• SUPPLIED MATERIAL
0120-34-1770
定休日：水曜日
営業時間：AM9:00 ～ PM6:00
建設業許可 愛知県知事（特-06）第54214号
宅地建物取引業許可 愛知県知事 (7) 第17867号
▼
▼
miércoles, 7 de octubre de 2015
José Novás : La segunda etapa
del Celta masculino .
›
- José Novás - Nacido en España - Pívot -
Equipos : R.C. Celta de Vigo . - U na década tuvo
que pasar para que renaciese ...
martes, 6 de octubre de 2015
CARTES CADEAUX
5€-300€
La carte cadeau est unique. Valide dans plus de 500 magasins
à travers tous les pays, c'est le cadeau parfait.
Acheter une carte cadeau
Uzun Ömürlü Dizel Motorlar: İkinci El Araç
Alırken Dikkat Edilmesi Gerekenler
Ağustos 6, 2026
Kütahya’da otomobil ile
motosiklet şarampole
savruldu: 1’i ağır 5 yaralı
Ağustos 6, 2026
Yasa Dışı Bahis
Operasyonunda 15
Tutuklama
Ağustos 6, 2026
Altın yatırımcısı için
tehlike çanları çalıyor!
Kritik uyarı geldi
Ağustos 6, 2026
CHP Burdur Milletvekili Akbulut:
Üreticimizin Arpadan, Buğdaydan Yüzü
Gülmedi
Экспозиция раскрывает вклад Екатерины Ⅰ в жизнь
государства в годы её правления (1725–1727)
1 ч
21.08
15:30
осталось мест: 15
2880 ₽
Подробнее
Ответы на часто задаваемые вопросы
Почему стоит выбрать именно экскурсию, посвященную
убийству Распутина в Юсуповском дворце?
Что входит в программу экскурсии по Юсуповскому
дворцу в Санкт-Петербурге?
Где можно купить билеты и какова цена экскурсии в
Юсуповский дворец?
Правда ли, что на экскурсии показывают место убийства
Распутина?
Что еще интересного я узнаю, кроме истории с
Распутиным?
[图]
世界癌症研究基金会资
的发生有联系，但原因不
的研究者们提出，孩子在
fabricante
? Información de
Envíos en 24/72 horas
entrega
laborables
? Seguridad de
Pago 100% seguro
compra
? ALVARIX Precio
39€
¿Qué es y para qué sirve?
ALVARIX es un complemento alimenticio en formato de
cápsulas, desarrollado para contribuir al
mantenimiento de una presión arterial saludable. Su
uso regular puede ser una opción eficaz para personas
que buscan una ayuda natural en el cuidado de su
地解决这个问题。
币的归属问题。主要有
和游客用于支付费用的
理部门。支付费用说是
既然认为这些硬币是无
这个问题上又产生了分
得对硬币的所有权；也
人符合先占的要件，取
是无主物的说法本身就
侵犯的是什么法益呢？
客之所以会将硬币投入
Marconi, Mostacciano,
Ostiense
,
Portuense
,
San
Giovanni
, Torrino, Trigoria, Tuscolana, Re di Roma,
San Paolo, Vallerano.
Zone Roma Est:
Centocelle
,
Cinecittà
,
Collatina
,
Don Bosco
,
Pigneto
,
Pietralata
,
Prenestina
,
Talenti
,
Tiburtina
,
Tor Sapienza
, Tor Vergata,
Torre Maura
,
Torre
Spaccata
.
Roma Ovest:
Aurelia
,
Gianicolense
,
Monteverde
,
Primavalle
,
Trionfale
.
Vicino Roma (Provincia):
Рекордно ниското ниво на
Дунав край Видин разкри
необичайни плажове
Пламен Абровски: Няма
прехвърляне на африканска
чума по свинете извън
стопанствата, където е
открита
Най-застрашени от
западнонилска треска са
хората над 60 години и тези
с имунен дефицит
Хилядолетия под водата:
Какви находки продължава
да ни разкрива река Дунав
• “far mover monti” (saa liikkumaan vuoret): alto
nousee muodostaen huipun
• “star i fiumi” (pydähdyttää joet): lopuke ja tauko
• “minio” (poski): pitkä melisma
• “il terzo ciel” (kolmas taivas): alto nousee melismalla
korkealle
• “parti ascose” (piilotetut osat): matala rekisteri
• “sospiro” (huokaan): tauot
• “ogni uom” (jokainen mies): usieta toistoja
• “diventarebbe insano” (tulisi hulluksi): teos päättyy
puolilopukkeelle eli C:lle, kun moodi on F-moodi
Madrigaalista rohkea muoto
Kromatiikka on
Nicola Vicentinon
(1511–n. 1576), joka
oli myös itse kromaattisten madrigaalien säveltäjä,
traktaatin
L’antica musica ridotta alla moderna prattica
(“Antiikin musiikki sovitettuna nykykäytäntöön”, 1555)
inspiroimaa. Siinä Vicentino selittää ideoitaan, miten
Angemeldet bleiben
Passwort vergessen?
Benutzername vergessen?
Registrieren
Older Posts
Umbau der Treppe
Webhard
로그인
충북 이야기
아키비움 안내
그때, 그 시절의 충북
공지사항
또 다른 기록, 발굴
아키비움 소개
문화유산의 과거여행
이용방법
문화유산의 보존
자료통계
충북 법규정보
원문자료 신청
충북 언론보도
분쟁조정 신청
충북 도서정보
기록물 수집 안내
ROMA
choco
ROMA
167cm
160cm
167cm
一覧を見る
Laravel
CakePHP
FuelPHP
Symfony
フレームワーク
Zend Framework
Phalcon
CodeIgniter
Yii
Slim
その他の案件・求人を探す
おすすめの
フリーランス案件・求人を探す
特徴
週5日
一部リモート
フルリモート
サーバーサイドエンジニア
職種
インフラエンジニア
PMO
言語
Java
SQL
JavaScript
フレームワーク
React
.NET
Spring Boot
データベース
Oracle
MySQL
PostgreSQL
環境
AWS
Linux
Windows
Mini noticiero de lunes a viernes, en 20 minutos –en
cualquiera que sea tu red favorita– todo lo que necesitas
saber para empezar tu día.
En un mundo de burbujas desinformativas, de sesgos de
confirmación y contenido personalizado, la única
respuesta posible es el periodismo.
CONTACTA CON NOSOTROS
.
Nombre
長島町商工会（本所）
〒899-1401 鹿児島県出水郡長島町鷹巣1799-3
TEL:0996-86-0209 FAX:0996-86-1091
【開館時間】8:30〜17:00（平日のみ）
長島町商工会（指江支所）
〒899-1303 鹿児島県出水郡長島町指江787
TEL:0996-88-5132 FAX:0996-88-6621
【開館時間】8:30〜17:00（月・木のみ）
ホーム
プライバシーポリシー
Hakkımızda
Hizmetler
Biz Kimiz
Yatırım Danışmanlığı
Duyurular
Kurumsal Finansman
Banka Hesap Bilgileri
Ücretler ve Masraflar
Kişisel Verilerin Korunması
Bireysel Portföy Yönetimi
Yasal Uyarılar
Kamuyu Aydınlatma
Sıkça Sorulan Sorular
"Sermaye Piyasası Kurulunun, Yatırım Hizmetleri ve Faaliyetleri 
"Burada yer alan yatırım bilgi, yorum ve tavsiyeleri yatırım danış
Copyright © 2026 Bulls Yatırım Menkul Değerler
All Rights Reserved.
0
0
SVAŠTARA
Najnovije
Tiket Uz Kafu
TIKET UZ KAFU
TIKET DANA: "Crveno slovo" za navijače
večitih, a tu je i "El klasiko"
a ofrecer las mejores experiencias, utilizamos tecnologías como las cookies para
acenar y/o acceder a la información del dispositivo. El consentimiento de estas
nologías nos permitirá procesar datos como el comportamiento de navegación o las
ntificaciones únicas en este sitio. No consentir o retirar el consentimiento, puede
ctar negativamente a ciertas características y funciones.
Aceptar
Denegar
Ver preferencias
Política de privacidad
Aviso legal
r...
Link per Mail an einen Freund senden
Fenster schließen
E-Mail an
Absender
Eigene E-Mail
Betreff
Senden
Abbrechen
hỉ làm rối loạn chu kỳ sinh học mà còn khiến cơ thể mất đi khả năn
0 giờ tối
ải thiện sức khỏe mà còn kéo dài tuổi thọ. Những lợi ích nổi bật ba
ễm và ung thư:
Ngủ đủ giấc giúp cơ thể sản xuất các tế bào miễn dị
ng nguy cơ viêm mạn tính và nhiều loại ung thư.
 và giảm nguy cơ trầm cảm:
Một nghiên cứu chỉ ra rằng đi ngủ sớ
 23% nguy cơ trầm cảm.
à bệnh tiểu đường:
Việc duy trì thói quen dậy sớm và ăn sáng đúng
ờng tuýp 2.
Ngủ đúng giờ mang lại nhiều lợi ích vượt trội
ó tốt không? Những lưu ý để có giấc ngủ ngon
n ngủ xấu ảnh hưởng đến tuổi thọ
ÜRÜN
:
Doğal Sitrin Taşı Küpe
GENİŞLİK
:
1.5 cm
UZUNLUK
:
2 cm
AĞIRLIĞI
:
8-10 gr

• EXERCISE
Copy the records from the beginning through the line containing "Что входит в", changing every "Ağustos 6, 2026" to "6 Ağustos 2026" and leaving everything else untouched.

• EXERCISE RESULT
0120-34-1770
定休日：水曜日
営業時間：AM9:00 ～ PM6:00
建設業許可 愛知県知事（特-06）第54214号
宅地建物取引業許可 愛知県知事 (7) 第17867号
▼
▼
miércoles, 7 de octubre de 2015
José Novás : La segunda etapa
del Celta masculino .
›
- José Novás - Nacido en España - Pívot -
Equipos : R.C. Celta de Vigo . - U na década tuvo
que pasar para que renaciese ...
martes, 6 de octubre de 2015
CARTES CADEAUX
5€-300€
La carte cadeau est unique. Valide dans plus de 500 magasins
à travers tous les pays, c'est le cadeau parfait.
Acheter une carte cadeau
Uzun Ömürlü Dizel Motorlar: İkinci El Araç
Alırken Dikkat Edilmesi Gerekenler
6 Ağustos 2026
Kütahya’da otomobil ile
motosiklet şarampole
savruldu: 1’i ağır 5 yaralı
6 Ağustos 2026
Yasa Dışı Bahis
Operasyonunda 15
Tutuklama
6 Ağustos 2026
Altın yatırımcısı için
tehlike çanları çalıyor!
Kritik uyarı geldi
6 Ağustos 2026
CHP Burdur Milletvekili Akbulut:
Üreticimizin Arpadan, Buğdaydan Yüzü
Gülmedi
Экспозиция раскрывает вклад Екатерины Ⅰ в жизнь
государства в годы её правления (1725–1727)
1 ч
21.08
15:30
осталось мест: 15
2880 ₽
Подробнее
Ответы на часто задаваемые вопросы
Почему стоит выбрать именно экскурсию, посвященную
убийству Распутина в Юсуповском дворце?
Что входит в программу экскурсии по Юсуповскому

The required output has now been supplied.